Work to complete.
Which of the lines in the data below contain the string "separated"? Copy each of them.

[Items listed in a dataset]
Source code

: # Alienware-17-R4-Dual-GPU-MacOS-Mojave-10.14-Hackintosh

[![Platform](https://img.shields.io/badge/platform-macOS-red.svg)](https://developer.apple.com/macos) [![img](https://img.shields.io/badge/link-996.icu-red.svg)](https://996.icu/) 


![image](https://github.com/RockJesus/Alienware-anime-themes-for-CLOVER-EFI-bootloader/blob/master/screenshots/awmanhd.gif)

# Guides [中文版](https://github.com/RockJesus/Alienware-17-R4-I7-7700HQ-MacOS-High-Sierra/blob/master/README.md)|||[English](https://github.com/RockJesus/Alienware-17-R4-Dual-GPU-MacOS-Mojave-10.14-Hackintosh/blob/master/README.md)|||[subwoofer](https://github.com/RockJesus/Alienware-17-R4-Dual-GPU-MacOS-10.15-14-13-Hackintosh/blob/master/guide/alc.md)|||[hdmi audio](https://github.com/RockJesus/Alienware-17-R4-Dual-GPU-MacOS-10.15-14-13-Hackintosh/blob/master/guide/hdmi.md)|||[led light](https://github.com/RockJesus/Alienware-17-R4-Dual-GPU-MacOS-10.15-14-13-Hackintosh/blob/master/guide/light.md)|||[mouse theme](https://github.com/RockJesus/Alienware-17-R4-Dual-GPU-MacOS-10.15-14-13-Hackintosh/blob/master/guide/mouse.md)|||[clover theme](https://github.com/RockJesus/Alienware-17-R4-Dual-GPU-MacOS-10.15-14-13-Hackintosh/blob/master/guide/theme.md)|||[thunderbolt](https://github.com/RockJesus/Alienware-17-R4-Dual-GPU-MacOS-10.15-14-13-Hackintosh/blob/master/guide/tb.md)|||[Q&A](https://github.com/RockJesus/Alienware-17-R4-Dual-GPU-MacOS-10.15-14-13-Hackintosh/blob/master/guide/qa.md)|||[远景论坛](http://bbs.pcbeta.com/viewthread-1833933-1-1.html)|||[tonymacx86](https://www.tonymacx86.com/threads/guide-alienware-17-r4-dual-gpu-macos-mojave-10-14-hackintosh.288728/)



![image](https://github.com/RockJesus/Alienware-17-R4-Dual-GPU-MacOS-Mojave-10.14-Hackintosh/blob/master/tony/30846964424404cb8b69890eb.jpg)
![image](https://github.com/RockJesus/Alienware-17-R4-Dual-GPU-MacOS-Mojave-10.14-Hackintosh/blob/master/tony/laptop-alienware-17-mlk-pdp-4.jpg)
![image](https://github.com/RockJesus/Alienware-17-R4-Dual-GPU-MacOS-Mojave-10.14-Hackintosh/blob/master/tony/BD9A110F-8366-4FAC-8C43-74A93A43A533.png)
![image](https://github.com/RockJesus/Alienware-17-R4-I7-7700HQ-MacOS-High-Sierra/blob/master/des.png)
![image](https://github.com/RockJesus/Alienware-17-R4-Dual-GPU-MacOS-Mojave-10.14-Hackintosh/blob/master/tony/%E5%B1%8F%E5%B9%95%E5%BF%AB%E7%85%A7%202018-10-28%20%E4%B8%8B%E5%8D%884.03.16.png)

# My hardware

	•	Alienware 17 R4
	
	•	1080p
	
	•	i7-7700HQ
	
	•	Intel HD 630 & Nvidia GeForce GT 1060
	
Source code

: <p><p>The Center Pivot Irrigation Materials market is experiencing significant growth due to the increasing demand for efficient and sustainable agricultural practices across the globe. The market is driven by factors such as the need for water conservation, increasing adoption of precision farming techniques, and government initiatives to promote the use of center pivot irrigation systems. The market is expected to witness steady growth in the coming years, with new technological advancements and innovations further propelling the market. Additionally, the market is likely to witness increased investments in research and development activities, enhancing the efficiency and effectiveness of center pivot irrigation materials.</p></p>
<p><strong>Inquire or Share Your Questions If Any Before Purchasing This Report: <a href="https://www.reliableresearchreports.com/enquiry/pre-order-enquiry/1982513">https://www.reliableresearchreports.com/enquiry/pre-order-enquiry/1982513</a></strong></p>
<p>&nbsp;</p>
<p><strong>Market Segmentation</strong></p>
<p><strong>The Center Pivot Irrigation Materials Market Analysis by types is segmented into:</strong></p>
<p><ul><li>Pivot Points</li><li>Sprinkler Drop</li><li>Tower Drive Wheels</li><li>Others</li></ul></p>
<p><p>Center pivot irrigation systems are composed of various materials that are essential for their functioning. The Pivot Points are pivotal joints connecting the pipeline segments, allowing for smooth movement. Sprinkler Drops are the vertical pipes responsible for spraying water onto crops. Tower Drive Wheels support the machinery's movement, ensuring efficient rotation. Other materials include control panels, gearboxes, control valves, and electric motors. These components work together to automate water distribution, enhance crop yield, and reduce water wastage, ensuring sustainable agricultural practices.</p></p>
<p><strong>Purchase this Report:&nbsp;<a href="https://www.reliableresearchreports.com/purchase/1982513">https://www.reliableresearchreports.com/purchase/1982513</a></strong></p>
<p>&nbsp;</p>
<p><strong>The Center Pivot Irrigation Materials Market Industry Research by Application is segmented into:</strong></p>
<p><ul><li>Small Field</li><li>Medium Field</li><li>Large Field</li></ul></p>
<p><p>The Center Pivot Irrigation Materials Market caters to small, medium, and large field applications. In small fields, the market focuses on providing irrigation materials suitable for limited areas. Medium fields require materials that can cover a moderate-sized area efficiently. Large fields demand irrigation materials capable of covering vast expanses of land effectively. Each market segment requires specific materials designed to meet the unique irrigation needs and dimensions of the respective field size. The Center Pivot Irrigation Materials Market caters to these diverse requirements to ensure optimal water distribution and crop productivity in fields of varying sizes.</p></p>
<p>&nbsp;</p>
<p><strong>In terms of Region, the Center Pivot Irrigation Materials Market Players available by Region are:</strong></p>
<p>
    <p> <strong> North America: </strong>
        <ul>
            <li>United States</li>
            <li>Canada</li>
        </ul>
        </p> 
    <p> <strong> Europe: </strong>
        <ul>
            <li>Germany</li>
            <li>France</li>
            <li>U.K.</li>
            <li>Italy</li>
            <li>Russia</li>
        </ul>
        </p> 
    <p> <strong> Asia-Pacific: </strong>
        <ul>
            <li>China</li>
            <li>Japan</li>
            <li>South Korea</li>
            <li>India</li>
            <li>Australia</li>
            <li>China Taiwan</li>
--
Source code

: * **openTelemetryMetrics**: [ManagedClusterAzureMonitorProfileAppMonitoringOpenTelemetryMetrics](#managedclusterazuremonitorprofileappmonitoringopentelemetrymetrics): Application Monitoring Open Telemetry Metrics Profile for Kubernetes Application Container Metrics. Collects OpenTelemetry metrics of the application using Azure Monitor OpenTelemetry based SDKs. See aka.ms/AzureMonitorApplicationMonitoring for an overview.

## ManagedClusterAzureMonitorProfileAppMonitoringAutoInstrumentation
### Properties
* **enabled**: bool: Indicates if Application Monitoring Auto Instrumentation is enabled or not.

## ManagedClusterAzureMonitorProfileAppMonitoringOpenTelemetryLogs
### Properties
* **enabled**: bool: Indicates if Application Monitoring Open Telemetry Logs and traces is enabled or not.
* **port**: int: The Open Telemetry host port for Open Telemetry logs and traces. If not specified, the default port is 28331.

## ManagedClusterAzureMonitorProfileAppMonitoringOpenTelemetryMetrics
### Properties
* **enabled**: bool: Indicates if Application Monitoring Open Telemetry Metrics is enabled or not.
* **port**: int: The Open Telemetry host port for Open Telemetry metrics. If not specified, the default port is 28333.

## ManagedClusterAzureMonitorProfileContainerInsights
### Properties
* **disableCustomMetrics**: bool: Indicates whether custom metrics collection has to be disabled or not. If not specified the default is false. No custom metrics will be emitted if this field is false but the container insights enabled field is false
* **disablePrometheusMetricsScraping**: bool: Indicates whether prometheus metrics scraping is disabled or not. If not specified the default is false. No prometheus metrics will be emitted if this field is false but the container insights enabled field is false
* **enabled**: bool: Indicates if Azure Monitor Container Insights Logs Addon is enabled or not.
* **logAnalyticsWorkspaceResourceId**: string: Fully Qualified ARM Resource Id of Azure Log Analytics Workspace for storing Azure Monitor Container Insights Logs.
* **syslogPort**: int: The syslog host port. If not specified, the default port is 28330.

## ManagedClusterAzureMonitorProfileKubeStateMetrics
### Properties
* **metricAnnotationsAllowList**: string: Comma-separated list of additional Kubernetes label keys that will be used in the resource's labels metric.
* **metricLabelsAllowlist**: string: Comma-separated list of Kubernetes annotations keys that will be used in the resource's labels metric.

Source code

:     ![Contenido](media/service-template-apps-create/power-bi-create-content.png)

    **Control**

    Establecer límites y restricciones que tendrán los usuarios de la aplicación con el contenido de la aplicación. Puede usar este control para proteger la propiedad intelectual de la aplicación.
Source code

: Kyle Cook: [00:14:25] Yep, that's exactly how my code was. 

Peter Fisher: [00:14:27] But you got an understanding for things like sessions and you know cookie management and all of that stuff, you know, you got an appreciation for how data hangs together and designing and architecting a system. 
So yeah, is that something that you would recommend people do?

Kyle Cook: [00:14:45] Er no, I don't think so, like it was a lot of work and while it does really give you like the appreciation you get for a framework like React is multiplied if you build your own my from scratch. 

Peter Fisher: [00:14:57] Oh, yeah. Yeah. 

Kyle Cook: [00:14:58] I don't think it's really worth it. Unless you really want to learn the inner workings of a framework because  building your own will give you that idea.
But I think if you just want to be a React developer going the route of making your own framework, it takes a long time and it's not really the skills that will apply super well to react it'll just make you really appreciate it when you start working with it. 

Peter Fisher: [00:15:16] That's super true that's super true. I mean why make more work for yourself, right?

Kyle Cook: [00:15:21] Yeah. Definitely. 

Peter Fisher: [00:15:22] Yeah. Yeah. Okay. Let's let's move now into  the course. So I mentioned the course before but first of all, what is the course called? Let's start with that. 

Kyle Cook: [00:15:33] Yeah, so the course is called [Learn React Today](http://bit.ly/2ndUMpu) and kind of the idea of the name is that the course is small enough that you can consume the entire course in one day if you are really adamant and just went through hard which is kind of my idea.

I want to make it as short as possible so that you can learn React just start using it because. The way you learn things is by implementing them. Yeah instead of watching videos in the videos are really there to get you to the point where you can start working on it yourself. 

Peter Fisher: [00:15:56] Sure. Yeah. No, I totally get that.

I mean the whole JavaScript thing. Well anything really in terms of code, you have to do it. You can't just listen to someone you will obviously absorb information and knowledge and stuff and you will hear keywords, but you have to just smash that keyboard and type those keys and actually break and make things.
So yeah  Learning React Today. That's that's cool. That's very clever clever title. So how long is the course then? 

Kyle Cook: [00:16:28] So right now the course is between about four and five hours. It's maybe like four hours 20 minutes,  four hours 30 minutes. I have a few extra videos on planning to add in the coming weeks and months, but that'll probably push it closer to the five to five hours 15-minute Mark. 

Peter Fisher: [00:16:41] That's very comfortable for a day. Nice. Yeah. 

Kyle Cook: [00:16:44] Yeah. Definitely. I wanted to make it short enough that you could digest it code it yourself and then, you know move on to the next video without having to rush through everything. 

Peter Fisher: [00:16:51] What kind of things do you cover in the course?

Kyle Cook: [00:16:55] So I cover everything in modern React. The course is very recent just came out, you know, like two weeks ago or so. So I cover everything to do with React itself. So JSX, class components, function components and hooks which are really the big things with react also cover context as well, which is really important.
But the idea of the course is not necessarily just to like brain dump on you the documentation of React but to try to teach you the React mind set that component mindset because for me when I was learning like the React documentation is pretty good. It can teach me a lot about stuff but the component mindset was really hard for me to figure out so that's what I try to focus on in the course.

Solution for this task.
* **metricAnnotationsAllowList**: string: Comma-separated list of additional Kubernetes label keys that will be used in the resource's labels metric.
* **metricLabelsAllowlist**: string: Comma-separated list of Kubernetes annotations keys that will be used in the resource's labels metric.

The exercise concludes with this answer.